Since the end of July, certain financial institutions in the U.S. have been on a heightened state of alert. The terrorist threat level was raised to orange — a “high” risk of terrorism and difficult to distinguish from yellow, “significant” risk, because the two words are synonymous — in those cities based on intelligence that the New York Stock Exchange and the Citigroup buildings in Manhattan, Prudential Financial in Newark, and the International Monetary Fund and World Bank in Washington, D.C., might be the objects of al Qaeda terrorist attacks.
The response was to increase security but, like with every previous change in the threat level or warning of terrorism, Department of Homeland Security Secretary Tom Ridge encouraged people to go about their business as usual. In other words: be vigilant but don’t worry, be happy. Citigroup in Manhattan might be a target, but your local Citibank ATM is safe to withdraw money from and go shopping.
Americans seem to be willing to follow this advice largely because the only people who are really affected by the increased security are those who work at or near the targeted institutions. So most people don’t think twice about the cost of raising the threat level.
But it’s not cheap and everyone has to pay for it. If the government is providing increased security, it comes at taxpayer expense. If the companies are paying for guards and additional security measures, that becomes a cost of doing business that is passed on to consumers in the form of higher prices. It’s costing New York City an additional $5 million a week. The bill for U.S. Capitol Police overtime is $3 million more a month. And one of the targeted institutions is spending $1–2 million a week for additional security.
However, there are costs beyond the direct dollar costs of more security. When security in Washington was expanded beyond the World Bank and International Monetary Fund to include Capitol Hill, which involved street closings and checkpoints in the vicinity of the Capitol, city leaders expressed concern about the potential for gridlock and that it would send the wrong message to tourists and residents. According to a spokesman for D.C. Mayor Anthony Williams, “It scares people. This is not Beirut.”
Restricted routes into Manhattan increase the time it takes for trucks to make deliveries. Time spent waiting at checkpoints eats into the time drivers can work. Because the number of hours a truck driver can drive is restricted under federal law, if the time spent not driving adds up to enough hours, a driver may only be able to work four days instead of five, thus depriving him of a day’s pay. That’s just one of many hidden costs that has ripple effects throughout society and the economy.
According to economists, it’s impossible to put a price tag on the cost of all the increased security imposed by raising the terrorist threat level because of all the hidden costs. But here’s one number for it: $115.

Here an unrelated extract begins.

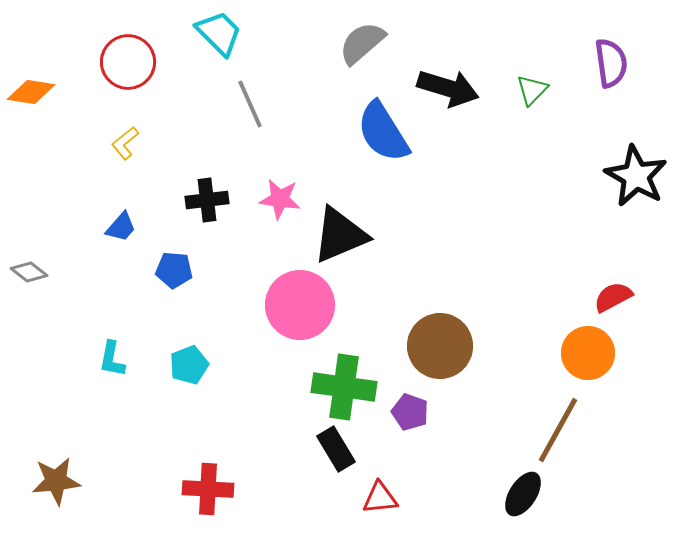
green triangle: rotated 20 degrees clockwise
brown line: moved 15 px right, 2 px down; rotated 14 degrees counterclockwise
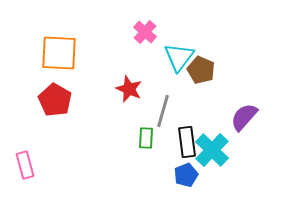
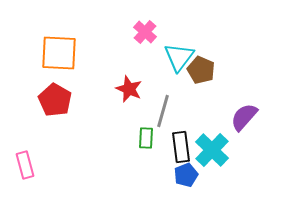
black rectangle: moved 6 px left, 5 px down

That’s the fine at La Guardia Airport in New York for slowing down at curbside at passenger arrivals to look for the person you’re picking up. I recently flew into La Guardia and that’s what happened to my sedan driver before I stepped out of the terminal.
It’s understandable that unattended cars would pose a security risk. And if parked cars with drivers in them are also considered an unacceptable risk, then common sense would say for the police to simply tell the driver to move (which is what they do at Reagan National Airport in D.C.). But writing tickets with hefty fines to people who make their living picking passengers up at the airport because they’re driving slowly, or even parking to look for their passenger, smacks of raising the terror alert level to line the coffers of the local treasury to pay for increased security.
It cost my driver the $65 he would be paid for the job by the sedan company plus another $50 out of his pocket. That’s a real economic cost. And an unnecessary one because imposing the cost did not make anyone safer from terrorism. To add insult to injury, the police mixed up the paperwork with one of the other drivers for whom they had written a ticket and who had already left to pick up his passenger. As I sat in the car while the police tried to figure out what to do, I pondered the ironies. First, I’m a terrorism analyst for MSNBC (the reason I was flying to New York). Second, the whole time the police were issuing the tickets (and two police cars were involved) and then trying to rectify the mixed up paperwork was time they weren’t actually patrolling and looking for real security threats.
If the terrorist threat wasn’t so serious, the incident would have been comical. But paying for increased security that is more illusory than real is hardly a laughing matter.